### TASK PROMPT
Beginning with the line that has "left eye: (932, 501)" in it, transcribe the listing exactly through its final line, and add nothing.

### EXERCISE MATERIALS
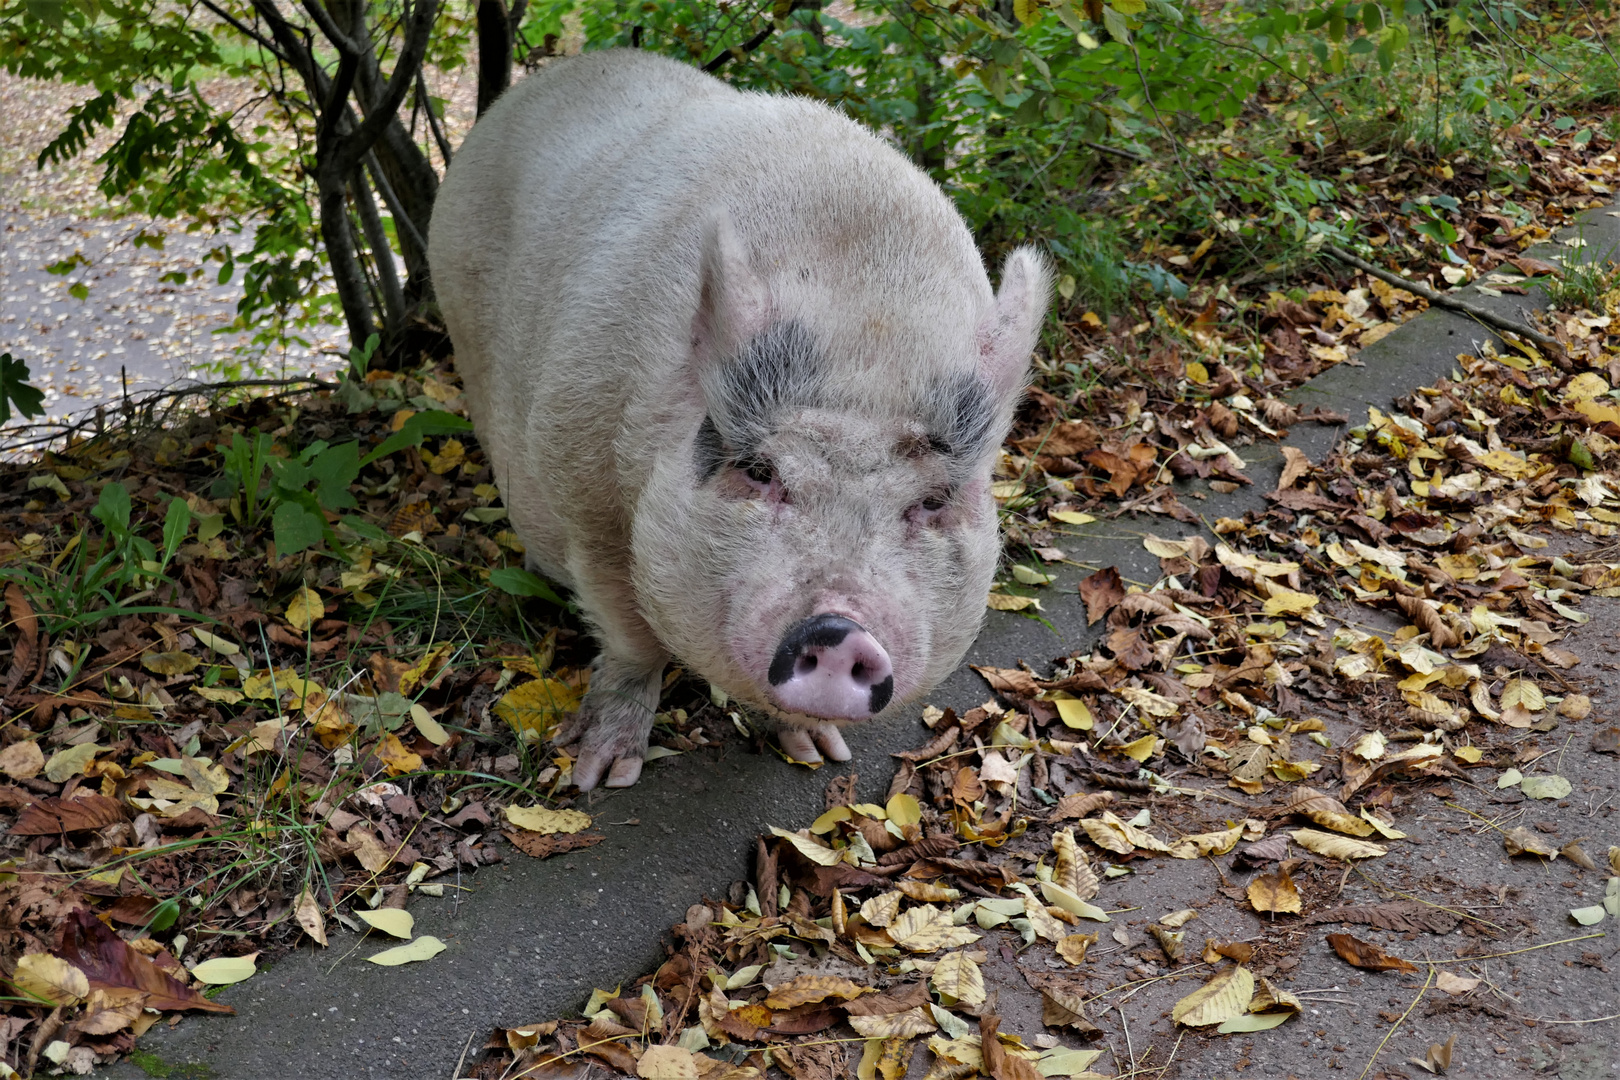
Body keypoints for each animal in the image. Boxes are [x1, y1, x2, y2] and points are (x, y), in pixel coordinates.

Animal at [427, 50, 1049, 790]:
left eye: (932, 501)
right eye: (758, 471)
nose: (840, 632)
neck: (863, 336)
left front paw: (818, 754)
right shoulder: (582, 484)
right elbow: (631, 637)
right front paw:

### OUTPUT
left eye: (932, 501)
right eye: (758, 471)
nose: (840, 632)
neck: (863, 336)
left front paw: (818, 754)
right shoulder: (582, 484)
right elbow: (631, 637)
right front paw:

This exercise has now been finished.